Cheris Shun-ching Chan - Department of Sociology, University of Hong Kong

Monday, October 14, 2013 - 4:30pm to 6:00pm
Room 203, Luce Hall See map
34 Hillhouse Ave.
New Haven, CT 06511

Based on ethnographic studies in public hospitals in four Chinese cities in 2011-2013, this project examines the institutional and cultural factors behind the practice of unofficial payments for hospital care in urban China. The corporatization of public hospitals that started in the 1980s and intensified in the 1990s-2000s resulted in earning them widespread distrust. The generalized distrust in hospitals and physicians induced patients to revive a tradition of delivering hongbao (red packets containing money) to physicians, but imbued it with new meanings and new practices.

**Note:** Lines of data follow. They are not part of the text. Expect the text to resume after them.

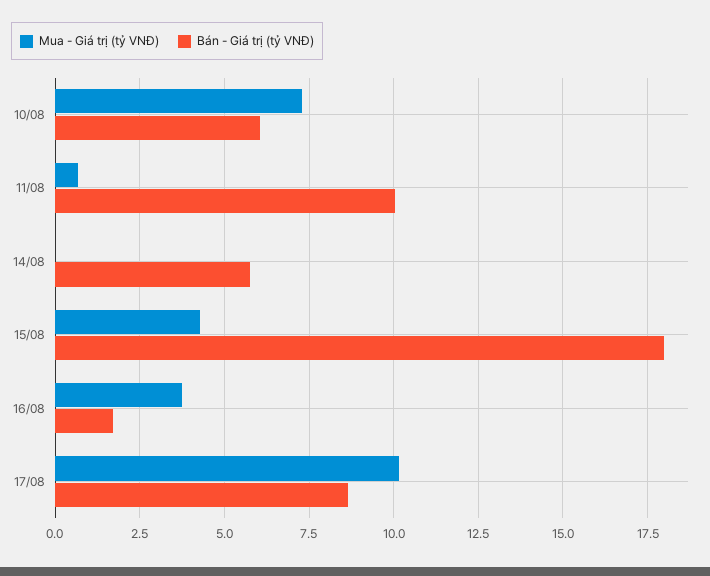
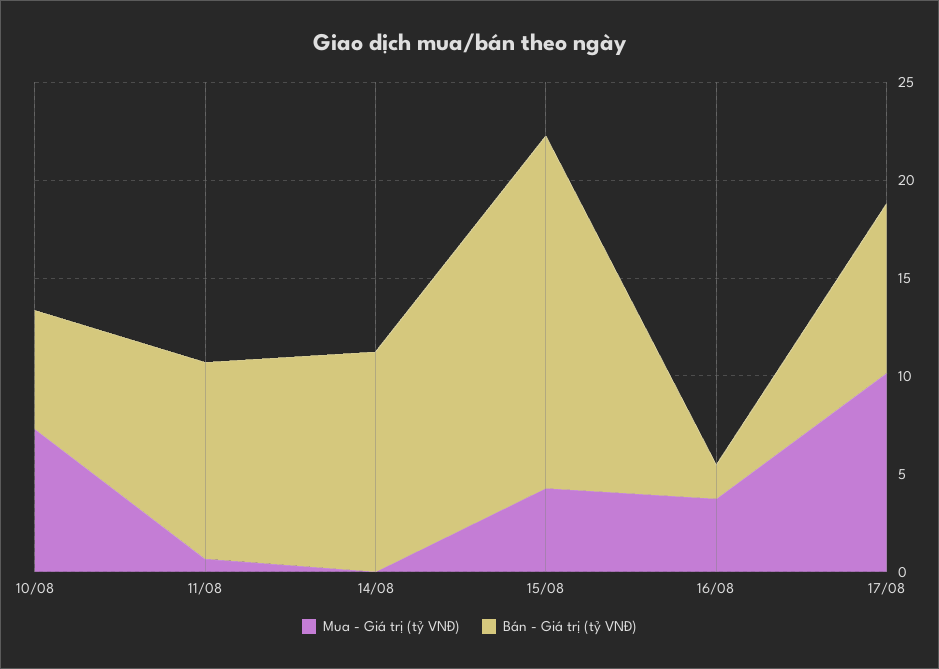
  {
    "Mua - Giá trị (tỷ VNĐ)": {
      "10/08": 7.25,
      "11/08": 0.75,
      "14/08": 0,
      "15/08": 4.25,
      "16/08": 3.75,
      "17/08": 10.25
    },
    "Bán - Giá trị (tỷ VNĐ)": {
      "10/08": 6,
      "11/08": 10,
-     "14/08": 5.75,
+     "14/08": 11,
      "15/08": 18,
      "16/08": 1.75,
      "17/08": 8.75
    }
  }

Patients offered hongbao not only to gain preferential treatment in the context of over-demand for quality services but also, equally important, to boost their confidence in physicians whom they generally distrusted. Furthermore, hongbao exchanges are found to be highly associated with the use of Chinese guanxi (interpersonal relationships). Hongbao exchanges among strangers are different from those among socially connected ties in terms of their cultural meanings and practical impacts.